Port one win from finals safety

Jay Schulz manages a club record-equalling eight goal haul against the Western Bulldogs as Port go on to thrash the Bulldogs by 72 points.

Chad Wingard under pressure from Liam Picken and Koby Stevens. Picture: Sarah Reed. Source: News Corp Australia

PORT Adelaide is one win from qualifying for consecutive AFL final series for the first time since 2005. And it is still June.

Not since the heady days of its SANFL glory seasons has the Port Adelaide Football Club been in a position to plan so early for September - even before the tax man cometh. At 11-2 and one win clear of its rivals at the top of the AFL ladder, the Power is better placed than in its breakthrough 2004 premiership season (9-4, fourth) when the players were fuelled by the pain of three years of wasted opportunities.

The argument may begin that this young Power player group still has not paid its dues ... but then did the Baby Bombers who stunned the AFL by winning the 1993 flag or the Alastair Clarkson shark hunters of 2008 who netted Geelong?

Port coach Ken Hinkley is to learn plenty of his players in the next nine weeks. Last year, he watched them thrive on the edge of qualifying for the club's first final series since 2007. Such a script is never short of motivation, week after week. This season, there is the challenge of staying on the so-called "red line" for another three months - and the danger of taking short cuts, such as protecting the body be ready for confirmed appointments in September.

Ken Hinkley says the most impressive part of his side's 128-56 thrashing of the Western Bulldogs was their outstanding defence from the second quarter ownwards

The Power players returned to their Portress at Adelaide Oval on Saturday - after taking many pats on the back for a "gallant" four-point loss to Sydney at the SCG a week earlier - needing to prove the "fat head" tag thrust upon them earlier this season by North Melbourne premiership defender David King would not resurface.

The 72-point win against the lowly ranked Western Bulldogs was pretty much all Hinkley should have expected - and everything the Power players should have demanded of themselves in a competition that punishes teams that are satisfied in June.
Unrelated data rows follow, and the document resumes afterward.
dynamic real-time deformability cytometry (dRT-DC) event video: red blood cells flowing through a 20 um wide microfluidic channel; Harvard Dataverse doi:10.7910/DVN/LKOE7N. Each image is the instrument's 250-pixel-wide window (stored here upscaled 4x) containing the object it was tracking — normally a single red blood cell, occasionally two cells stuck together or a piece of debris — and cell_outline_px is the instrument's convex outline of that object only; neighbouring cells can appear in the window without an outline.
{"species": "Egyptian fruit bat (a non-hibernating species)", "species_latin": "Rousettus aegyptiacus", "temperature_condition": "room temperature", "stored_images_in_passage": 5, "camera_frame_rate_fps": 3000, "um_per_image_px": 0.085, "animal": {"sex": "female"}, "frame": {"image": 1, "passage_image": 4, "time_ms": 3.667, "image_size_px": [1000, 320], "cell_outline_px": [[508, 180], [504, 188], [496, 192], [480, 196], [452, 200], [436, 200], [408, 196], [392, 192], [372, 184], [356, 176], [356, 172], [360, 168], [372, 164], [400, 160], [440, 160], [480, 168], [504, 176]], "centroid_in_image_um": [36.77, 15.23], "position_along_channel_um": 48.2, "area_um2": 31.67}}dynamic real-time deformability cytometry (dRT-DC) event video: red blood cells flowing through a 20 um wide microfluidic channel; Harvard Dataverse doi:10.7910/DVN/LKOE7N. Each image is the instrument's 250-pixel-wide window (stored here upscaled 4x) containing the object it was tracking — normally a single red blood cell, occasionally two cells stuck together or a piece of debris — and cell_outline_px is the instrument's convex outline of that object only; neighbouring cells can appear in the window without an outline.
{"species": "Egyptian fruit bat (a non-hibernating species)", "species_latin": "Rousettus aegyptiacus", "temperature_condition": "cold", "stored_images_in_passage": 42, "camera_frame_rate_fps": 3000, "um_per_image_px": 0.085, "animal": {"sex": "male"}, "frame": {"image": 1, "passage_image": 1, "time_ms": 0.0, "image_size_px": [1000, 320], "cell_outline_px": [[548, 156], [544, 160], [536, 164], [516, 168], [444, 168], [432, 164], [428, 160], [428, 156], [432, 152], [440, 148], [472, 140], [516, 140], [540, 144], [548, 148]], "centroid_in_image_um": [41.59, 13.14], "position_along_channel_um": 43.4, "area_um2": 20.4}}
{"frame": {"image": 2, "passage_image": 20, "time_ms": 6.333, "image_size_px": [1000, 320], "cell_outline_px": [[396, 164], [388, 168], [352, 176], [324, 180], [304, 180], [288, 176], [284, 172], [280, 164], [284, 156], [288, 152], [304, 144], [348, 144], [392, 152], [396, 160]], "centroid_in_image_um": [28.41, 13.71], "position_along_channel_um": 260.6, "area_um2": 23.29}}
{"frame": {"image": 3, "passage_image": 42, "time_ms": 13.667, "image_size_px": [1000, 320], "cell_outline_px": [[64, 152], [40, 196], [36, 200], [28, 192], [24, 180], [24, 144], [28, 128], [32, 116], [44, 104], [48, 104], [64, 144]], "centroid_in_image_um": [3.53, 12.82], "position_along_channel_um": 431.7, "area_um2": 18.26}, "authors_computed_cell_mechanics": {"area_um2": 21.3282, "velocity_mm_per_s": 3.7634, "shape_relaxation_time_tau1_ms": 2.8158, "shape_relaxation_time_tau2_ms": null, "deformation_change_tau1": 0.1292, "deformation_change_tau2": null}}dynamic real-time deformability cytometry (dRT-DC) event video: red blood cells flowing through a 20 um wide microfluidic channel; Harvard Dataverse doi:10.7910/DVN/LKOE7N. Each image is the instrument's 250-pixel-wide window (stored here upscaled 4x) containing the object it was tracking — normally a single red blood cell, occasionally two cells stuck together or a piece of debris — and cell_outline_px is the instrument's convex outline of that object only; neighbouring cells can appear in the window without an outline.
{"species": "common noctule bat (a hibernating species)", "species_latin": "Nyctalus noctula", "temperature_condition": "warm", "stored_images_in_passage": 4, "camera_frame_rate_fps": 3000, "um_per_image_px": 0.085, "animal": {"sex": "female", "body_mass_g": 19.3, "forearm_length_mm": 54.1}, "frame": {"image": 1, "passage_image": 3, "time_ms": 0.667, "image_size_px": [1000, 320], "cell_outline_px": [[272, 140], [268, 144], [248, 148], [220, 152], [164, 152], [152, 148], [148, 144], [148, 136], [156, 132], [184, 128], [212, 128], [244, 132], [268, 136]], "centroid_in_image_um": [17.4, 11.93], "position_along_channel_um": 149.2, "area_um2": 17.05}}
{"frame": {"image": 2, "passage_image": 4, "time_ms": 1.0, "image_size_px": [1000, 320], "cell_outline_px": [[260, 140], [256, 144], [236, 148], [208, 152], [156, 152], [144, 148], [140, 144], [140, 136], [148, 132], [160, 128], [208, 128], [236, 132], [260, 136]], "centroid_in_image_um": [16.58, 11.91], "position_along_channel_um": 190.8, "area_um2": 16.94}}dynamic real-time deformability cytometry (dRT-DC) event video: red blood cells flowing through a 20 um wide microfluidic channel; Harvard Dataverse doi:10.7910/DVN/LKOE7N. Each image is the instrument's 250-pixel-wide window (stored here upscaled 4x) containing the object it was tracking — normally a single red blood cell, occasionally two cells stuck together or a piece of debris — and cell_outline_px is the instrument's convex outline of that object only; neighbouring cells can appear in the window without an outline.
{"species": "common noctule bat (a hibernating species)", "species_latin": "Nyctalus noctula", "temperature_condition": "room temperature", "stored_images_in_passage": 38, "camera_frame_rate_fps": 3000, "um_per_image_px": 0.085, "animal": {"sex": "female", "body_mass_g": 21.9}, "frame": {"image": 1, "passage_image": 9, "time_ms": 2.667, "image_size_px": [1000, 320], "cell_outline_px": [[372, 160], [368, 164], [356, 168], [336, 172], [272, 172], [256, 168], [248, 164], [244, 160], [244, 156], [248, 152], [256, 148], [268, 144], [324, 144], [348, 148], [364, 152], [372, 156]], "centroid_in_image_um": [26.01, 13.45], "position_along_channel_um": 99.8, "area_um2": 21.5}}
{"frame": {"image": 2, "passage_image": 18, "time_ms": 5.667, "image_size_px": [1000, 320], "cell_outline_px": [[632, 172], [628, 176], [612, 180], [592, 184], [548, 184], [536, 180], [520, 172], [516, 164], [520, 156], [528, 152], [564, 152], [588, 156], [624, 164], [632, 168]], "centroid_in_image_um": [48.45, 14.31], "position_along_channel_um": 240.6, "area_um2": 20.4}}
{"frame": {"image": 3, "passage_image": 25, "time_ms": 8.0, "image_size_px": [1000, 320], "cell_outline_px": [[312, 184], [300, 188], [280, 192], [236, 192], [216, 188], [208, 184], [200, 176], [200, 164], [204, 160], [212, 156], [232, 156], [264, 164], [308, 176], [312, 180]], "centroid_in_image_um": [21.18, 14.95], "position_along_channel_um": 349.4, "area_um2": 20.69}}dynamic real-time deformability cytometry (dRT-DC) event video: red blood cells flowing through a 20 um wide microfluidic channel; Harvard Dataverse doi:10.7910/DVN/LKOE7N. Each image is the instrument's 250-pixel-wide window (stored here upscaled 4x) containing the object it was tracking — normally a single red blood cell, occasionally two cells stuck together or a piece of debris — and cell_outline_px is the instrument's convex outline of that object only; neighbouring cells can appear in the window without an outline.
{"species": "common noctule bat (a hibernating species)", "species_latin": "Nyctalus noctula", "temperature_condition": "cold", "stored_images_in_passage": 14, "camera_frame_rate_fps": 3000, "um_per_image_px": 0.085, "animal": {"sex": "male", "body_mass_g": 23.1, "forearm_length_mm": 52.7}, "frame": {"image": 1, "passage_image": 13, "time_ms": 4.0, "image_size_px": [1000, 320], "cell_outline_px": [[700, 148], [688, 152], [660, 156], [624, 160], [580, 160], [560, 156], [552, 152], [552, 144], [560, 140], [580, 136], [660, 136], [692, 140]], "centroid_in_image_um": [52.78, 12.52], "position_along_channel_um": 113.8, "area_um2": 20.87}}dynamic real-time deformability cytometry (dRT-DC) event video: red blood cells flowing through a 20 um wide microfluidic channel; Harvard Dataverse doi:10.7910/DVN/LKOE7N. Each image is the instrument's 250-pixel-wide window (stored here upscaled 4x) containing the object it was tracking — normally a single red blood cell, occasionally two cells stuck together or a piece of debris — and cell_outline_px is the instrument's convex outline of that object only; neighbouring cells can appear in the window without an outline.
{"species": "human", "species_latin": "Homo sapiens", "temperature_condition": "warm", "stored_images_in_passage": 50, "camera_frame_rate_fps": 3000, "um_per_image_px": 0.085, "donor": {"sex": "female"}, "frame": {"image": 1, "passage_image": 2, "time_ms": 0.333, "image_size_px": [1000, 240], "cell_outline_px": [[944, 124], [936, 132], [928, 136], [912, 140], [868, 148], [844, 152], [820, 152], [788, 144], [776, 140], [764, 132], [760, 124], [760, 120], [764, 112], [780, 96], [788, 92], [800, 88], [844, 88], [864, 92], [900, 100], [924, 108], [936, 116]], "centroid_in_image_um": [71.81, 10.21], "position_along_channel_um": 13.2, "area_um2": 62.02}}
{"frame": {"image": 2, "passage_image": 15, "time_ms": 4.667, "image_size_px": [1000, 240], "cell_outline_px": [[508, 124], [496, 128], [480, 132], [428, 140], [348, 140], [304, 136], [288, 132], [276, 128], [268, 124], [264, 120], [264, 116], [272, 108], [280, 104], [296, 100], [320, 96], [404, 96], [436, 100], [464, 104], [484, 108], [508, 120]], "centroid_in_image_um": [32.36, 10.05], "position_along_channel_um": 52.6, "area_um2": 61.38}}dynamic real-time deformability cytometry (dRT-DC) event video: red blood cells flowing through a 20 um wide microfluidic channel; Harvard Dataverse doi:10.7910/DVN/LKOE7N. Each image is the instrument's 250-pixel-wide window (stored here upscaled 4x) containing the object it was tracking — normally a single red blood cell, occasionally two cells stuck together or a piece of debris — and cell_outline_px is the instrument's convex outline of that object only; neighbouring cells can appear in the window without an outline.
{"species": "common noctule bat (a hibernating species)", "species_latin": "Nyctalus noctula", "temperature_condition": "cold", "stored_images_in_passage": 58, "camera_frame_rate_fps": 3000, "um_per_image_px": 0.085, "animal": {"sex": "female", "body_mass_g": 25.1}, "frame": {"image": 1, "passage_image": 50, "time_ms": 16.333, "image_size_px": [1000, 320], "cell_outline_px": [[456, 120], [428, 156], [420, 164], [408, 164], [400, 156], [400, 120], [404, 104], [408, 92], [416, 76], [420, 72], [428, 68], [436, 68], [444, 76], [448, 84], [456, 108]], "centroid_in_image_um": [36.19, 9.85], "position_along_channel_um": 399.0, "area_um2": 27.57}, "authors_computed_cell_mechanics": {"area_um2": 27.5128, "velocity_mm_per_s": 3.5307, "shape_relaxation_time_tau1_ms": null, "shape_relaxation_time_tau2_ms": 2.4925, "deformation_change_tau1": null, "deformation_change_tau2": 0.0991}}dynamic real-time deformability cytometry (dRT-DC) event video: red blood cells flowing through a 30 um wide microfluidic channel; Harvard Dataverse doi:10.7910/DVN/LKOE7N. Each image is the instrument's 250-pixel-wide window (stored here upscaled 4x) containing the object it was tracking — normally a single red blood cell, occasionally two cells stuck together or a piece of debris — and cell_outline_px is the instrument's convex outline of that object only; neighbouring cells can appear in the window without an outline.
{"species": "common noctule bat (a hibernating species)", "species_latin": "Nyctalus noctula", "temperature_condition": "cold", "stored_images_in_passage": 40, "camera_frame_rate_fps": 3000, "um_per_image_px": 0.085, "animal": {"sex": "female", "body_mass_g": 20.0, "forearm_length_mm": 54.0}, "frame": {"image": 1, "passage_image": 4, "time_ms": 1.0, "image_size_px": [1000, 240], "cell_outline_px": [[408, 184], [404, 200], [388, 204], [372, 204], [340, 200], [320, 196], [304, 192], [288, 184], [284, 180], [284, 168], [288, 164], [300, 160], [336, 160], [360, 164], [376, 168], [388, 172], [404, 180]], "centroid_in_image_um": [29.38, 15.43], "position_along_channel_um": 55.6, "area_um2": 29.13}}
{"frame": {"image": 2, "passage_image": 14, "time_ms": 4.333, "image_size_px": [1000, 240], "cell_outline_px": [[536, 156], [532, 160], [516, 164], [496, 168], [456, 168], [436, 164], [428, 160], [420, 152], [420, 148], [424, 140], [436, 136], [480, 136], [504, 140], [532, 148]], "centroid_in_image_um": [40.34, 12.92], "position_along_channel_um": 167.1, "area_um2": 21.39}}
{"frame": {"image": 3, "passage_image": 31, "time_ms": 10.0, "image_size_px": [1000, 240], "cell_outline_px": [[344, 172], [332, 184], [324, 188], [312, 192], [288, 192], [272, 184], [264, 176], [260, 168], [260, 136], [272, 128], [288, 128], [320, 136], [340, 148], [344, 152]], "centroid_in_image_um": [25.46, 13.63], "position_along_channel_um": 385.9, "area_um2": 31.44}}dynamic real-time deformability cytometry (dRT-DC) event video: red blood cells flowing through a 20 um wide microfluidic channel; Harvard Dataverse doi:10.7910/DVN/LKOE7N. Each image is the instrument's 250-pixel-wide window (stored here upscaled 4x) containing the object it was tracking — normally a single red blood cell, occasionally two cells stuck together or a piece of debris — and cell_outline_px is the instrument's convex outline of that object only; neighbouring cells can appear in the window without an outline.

Port lost the first quarter by four points (after being 16 points down in time-on) but - as a sign of a team with a clear focus and unbridled ambition - won the next three quarters by 16, 32 and 28 points while key forward Jay Schulz moved closer to personal success in the race for the John Coleman Medal as the AFL's leading goalkicker. His eight goals (four in the last term) matched the club's AFL record of eight from Hall of Famer Warren Tredrea against Carlton at Princes Park in 1998.

Port Adelaide celebrate their win over the Western Bulldogs. Picture: Sarah Reed. Source: News Corp Australia

Beyond the instant headline created by Schulz's eight goals, the other telling signs in a rather predictable game were the class of Robbie Gray, the appetite Ollie Wines has for contested football and the way captain Travis Boak sets the agenda when the Power needs to make its mark on the scoreboard.

The Power did again mix a heavy focus on defence with the critically important task of entertaining a demanding supporter base by breaking the watershed 100-point barrier for the seventh time this season. But it is still June ... and the question lingers on how ambitious and self-critical are Hinkley's players who are still competing against proven men from Sydney, Hawthorn and Fremantle for the flag?

Hinkley insists they are the coach's dream - self-motivated men led by a demanding captain, Boak, who returned from the SCG noting his teammates had lost a game and cannot put in a trophy cabinet whatever respect they supposedly won by standing up against the Swans.

Jay Schulz kicked eight goals in the win over the Western Bulldogs. Picture: Sarah Reed. Source: News Corp Australia

Schulz, who endured mediocrity at Richmond and in his early seasons at Alberton, notes: "We always come into Monday knowing there are still things we need to work on. Guys will go home (on Saturday night) to watch the game knowing what they did not do well enough. We don't need (Hinkley) to come down at quarter-time to tell us what we are not doing well - a lot of the guys know it already and they are not happy with it.

"That is the good thing about this group. We're telling each other - even before Ken has to - and we get on with fine tuning things, quarter by quarter; week by week. We know there is a long, long road to go - and we have to (turn up) every week.

"The next 10 weeks (to the finals) are not going to be a drag. We love playing footy - and we love competing, particularly against the best sides ... and there are some good ones coming up. We want to win every game and the only way we can do that is by improving each week.

"We are more demanding of each other, more demanding than any other group I have been involved in. We want to achieve something together. we want to keep winning."

What more could a coach want?

"They want to be as good as they possibly can be," Hinkley noted of his group. "Their appetite is as strong as it ever has been. Very strong. And (despite the early qualification to finals) we will not take our eye off the ball."

For the record, there are still 97 days to the grand final.